* 20th of August 1910 in Kirkonummi, Finland
† 1st of September 1961 in Ann Arbor, Michigan
When he is born in Finland in summer 1910, the Finnish architect and designer Eero Saarinen is actually pre-stressed by birth, since his father Eliel is at the time an already famous Finish architect, well-known for his Art Nouveau works.
In 1923, the family emigrates to the United States of America. At age of 19 years, Eero Saarinen studies sculpture at the Académie de la Grande Chaumière before studying architecture at Yale in New Haven until 1934.
A Yale scholarship enables Eero Saarinen to travel to Europe again, but he returns to the US in 1936 to work in his father's architectural practice.
Eero Saarinen also takes up a teaching position at the Cranbrook Academy in Bloomfield Hills, Michigan where his father is director since the foundation of the academy in 1932. Cranbrook is renowned for its architecture in the Arts and Crafts Movement style.
The Arts and Crafts Movement begins primarily as a search for authentic and meaningful styles for the 19th century and as a reaction to the eclectic revival of historic styles of the Victorian era as well as the "soulless" machine-made production aided by the Industrial Revolution. Arts and Craft has an effect on movements like the Vienna Workshops (Wiener Werkstätte), German Work Federation (Deutscher Werkbund) and Bauhaus.
The academy is considered the most important in America. A well known journalist of the New York Times pronounces the Cranbrook Campus as one of the most beautiful in the American continent. With an estate of nearly one billion dollars in 2007, the Cranbrook schools is part of the wealthiest schools of the United States.
At the Cranbrook Academy, Eero Saarinen meets Charles Eames in the late 1930’s. Experimenting with Charles Eames, Eero Saarinen co-develops new furniture forms and the first designs for furniture in moulded laminated wood.

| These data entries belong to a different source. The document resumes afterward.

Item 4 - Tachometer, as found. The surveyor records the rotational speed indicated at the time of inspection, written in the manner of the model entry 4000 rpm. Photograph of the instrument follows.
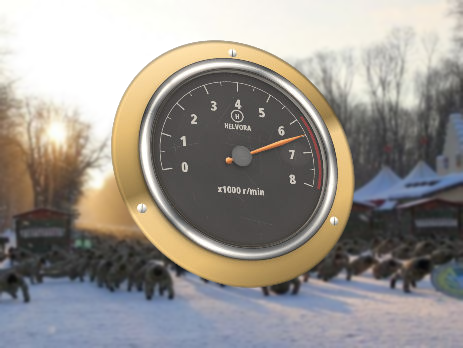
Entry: 6500 rpm
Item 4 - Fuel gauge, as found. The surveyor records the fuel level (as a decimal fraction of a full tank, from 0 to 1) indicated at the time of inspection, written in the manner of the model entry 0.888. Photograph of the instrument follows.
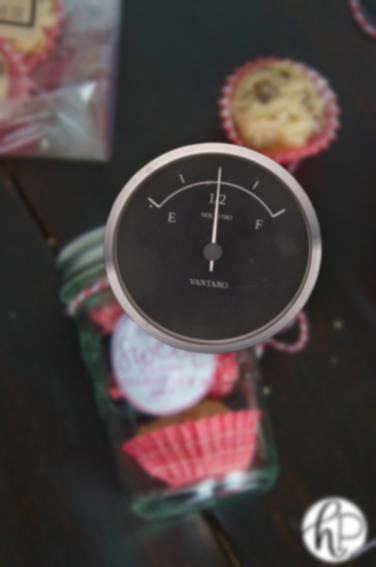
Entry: 0.5
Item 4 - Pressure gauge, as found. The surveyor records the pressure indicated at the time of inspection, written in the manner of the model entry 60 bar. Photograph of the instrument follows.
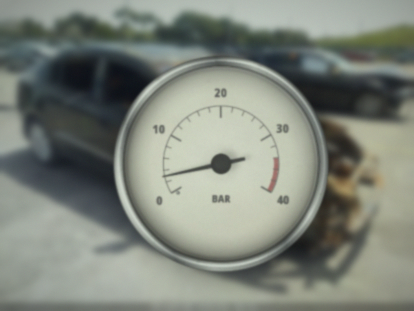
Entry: 3 bar
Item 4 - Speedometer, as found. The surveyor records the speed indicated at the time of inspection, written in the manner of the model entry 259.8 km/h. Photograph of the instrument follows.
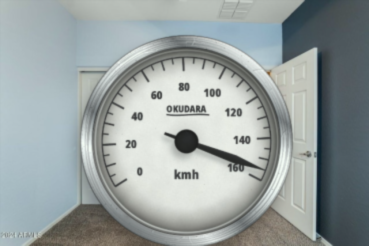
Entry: 155 km/h
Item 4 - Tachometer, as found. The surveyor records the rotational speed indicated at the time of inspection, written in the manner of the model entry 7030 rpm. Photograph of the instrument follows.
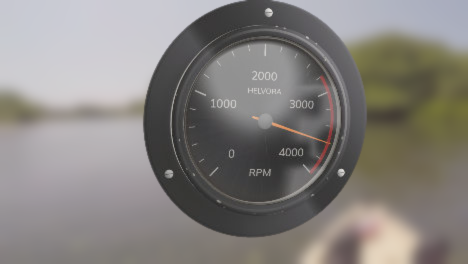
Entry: 3600 rpm
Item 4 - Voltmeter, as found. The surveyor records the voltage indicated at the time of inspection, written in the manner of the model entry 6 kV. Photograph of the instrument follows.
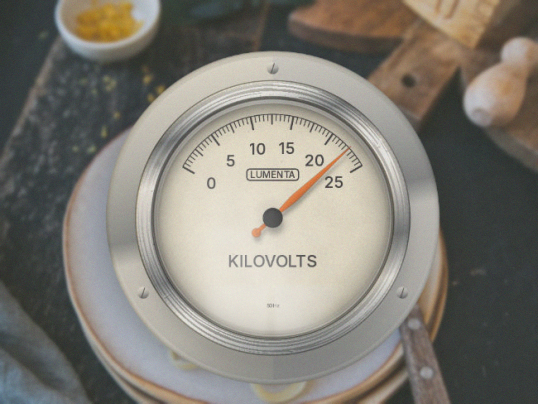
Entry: 22.5 kV
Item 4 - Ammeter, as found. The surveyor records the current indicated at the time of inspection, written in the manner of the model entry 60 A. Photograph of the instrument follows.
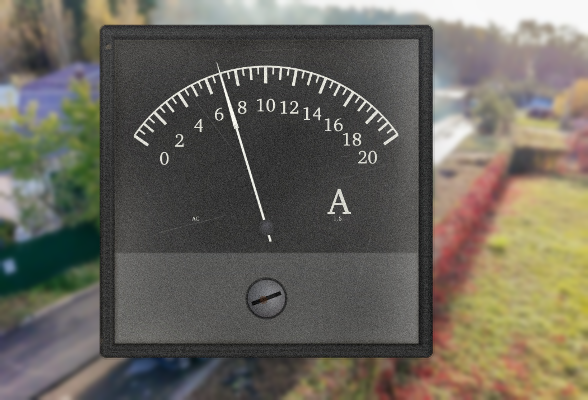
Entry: 7 A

In 1940, Saarinen and Eames take part in the "Organic design in Home Furnishings" competition established by the Museum of Modern Art in New York. For these designs, they work in cooperation with Harry Bertoia, Don Albinson and Ray Kaiser which Charles Eames marries one year later. While Charles Eames, together with his wife Ray, continue to work on moulded plywood furniture, Eero Saarinen later chooses other materials.
When his father dies in 1950, Eero Saarinen takes over his practice under the new company name Saarinen & Associates in Birmingham until 1961.
The "Pedestal Group" dating from 1955/56 is an Eero Saarinen collection of chairs and tables made of plastic and featuring only one central leg ending organically in a round disc on the floor. The Tulip chair belongs to this group as well as the Tulip Armchair, the Tulip Stool, the Tulip Bar Stool, the Side Table, the Round Coffee Table, the Oval Coffee Table, the Cocktail Table, the Round Dining Table and the Oval Dining Table.
Eero Saarinen wants to abolish the "miserable maze of legs" and designs the whole Pedestal Group with a single pedestal faithful to the slogan: “why does a chair or a table needs four legs, on which we bump so often anyway”.
Eero Saarinen's architectural masterpiece is the signature TWA – Trans World Airlines Terminal at J.F. Kennedy Airport in New York which is built between 1956 and 1962.
Between 1958 and 1963, he designs the Dulles International Airport in Washington, DC; but, he doesn’t see it completed. Eero Saarinen dies much too early at only 51 years on the 1st of September 1961 in Michigan.